I'm dating a guy who's friend has become a very consistent third wheel, and I'm starting to have difficulties with it. I've been dating the guy about a month (we'll just refer to him as SO--significant other). They were friends (albeit not super close ones) before I came into their social circles. I spent time with both of them, and three of us would go places. Now I'm dating the one. And the other one still goes everywhere with us. Seriously, almost everywhere. Which would be fine. EXCEPT for his behavior when he's with us.

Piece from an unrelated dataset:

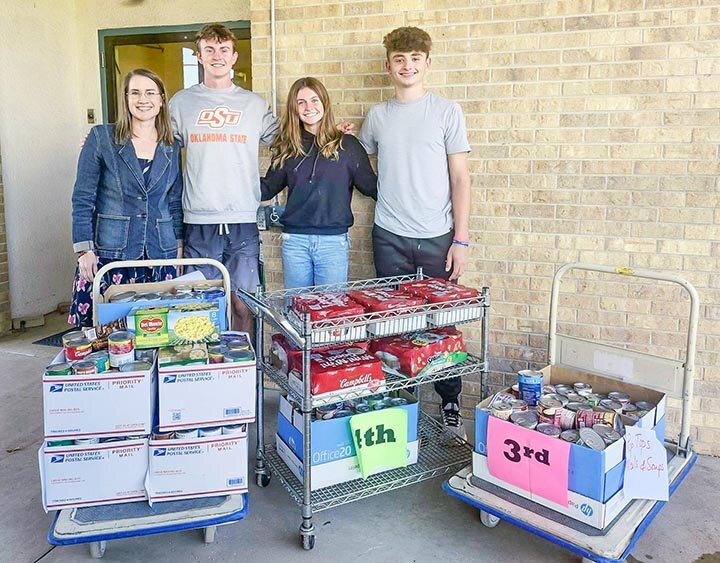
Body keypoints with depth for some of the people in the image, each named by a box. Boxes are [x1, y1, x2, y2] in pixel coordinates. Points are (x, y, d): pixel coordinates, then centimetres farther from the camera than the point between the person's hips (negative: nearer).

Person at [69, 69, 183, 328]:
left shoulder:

Example: If we run into him, he insists on then becoming a part of the date himself for the rest of the night, and dictating where we go/what we do. That's fine, except his attitude in these situations is not. He's very actively trying NOT to be single, so he insists on third wheeling, but then gets bitter and hostile and makes snide comments while he's with us. These comments have become more sexual. "Get some" etc. But then when he GENUINELY thinks he's witnessed something even mildly sexual (like my SO touching my thigh), he freaks out and makes comments like "WHAT would SO-and-so think if they knew?"

 

I'm starting to learn he doesn't really value what women say/think. When he's out with us, he makes crude comments about women we pass by. Like "I would date her but she's too heavy". Like he somehow thinks he can custom build a dating partner like a car, and she'll be so lucky to have him! He also asks me questions about my position/viewpoint on certain things, then you can tell he's taken aback when I answer him honestly.

 

Final straw was earlier this week, he made a comment about my car. He found out that my senior year of college, my grandparents helped me put the down payment on my car--I'd been driving an unreliable old car I loved dearly, and this was the only way I could get the vehicle I have now. I'm tremendously greatful everyday, and I know my situation is far from unusual for people just graduating from college. Yet when he found out, he blurted, "OH, THAT'S why you have a new car! I was gonna say, that seemed like too nice of car for you to have while in school!" Except...He has the same car. And is in school. And isn't paying for his. I'm a college graduate, who's had her car for a couple years now, and makes payments.

 

I just started a new job, and he about got me in trouble. He pressured my SO into both of them showing up at my work, and the friend playing a prank on me (SO didn't know he was going to this until it was too late), in front of my new coworkers. I was mortified. To the point where I was so upset I almost stopped dating the other guy over it. The friend knows how important my career is to me, and it was beyond embarrassing and unprofessional.

 

 

In addition to all these other wonderful things he says and does, he seems to not value privacy. He regularly gets in my SO's phone, and reads all his text conversations. Including his and I's. Which is really annoying, because I can't say anything private, because I know his friend will be in there reading it soon. I can't text anything sexual, because the guy will see it, read it, and tell people we're friends with. He also feels the need to text from the phone, so I'm never really sure when I'm getting a text if it's from him, or the friend.

 

 

I'm getting really frustrated. I've always told myself we're all third wheels at some point or another in our life, and I've tried to be respectful of it. But he's getting on my nerves. I don't want to resent him, and I'm starting to. And because we're all three friends, I'm not sure how to tell him to back off. Any advice or opinions? Oh and by the way--We're all in our early to mid 20s.

Edited by EastCoastKassie
Posted

Simply state to your BF he has to chose who he wants to date and who he wants to lose because you will not accept his friend butting into you life and relationship any more.

Posted

Yea, there are boundary issues here and it's both the other guy not knowing when to butt out, and your boyfriend being either unaware or unwilling to manage the situation. A talk with the boyfriend is in order. Tell him you are not interested in dating the two of them, and not interested hanging out like a clic of middle schoolers. If the bf has half a brain he'll get it; if not then perhaps it's time to reassess the potential for this relationship.